JHC: The concept of comparative effectiveness has drawn the ire of many, who believe it will lead to decisions based on the cost-effectiveness of certain medical procedures and products. Are the two – comparative effectiveness and decisions based on cost-effectiveness – connected?
Tunis: My personal opinion is, one of the major limitations of doing good cost-effectiveness studies is the lack of good information on clinical effectiveness. The more important point is this: The venom and hostility don’t come from the fact that we’d be looking at cost-effectiveness or placing a value on human life. It’s the most fundamental notion of, who’s making the decision – government, patients, doctors? When people start to use the rhetoric of Nazism, that’s usually about big government messing around in your healthcare.

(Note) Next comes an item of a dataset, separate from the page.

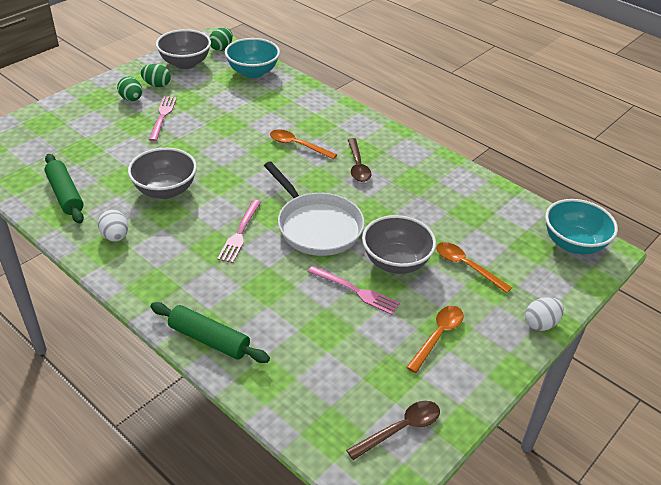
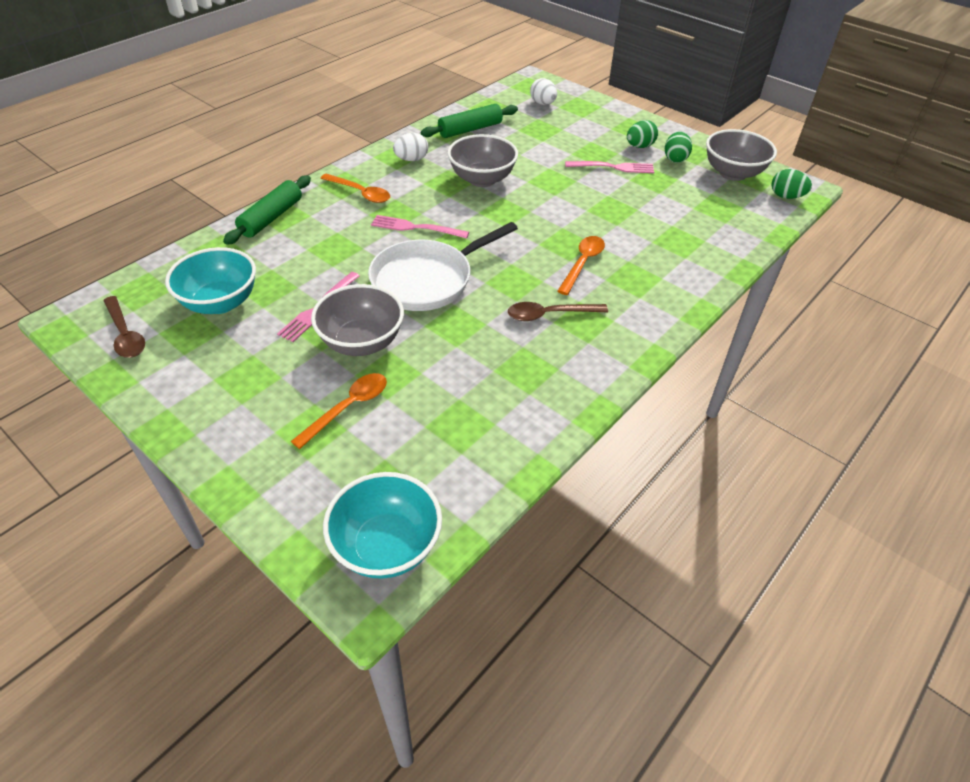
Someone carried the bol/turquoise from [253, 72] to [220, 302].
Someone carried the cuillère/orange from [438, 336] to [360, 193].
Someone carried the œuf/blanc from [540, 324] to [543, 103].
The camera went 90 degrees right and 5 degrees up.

But it’s deceptive to say, “We don’t want government to look at our decisions,” and then forget that there are consequences to how we set up a system. The simple thing is, you end up having to choose between the lesser of two or three evils. People forget that “everybody gets whatever they want whenever they want it” is not actually a valid option. That only works if you don’t worry about the 63-year-old uninsured person who can’t afford drugs for his hypertension.
JHC: What difficulties do you foresee in getting providers, patients, payers, etc., to not only review comparative effectiveness reports, but to use them when making medical decisions? After all, don’t guidelines exist today?
Tunis: I would offer three observations about that. First, if there is significant progress with electronic medical records, comparative-effectiveness information will be available to doctors and patients at the point of care. But that’s still a ways off.
Second, if healthcare reform is enacted that corrects some of the perverse incentives embedded in fee-for-service medicine, then there will be good reason for clinicians and patients to be informed decision-makers. There will be much more demand for checking out the best evidence. And once that demand exists, there will be suppliers to provide it. In a healthcare system that pays more for doing more, there hasn’t been much of a demand for that kind of information.
Third, a compelling comparative-effectiveness study can change how people practice medicine. An example would be the COURAGE trial, which looked at stents vs. medical management for coronary artery disease. Such studies come up with a definitive result that says, “This approach has no impact,” or “This approach does.” Part of the reason a lot of research fails to change medical practice is that it is not well-designed. But when somebody answers an important question with a high degree of reliability, people pay attention.
As better, more reliable evidence becomes available, and you implement incentives for people to pay attention to it, you have a revolutionary transformation in healthcare.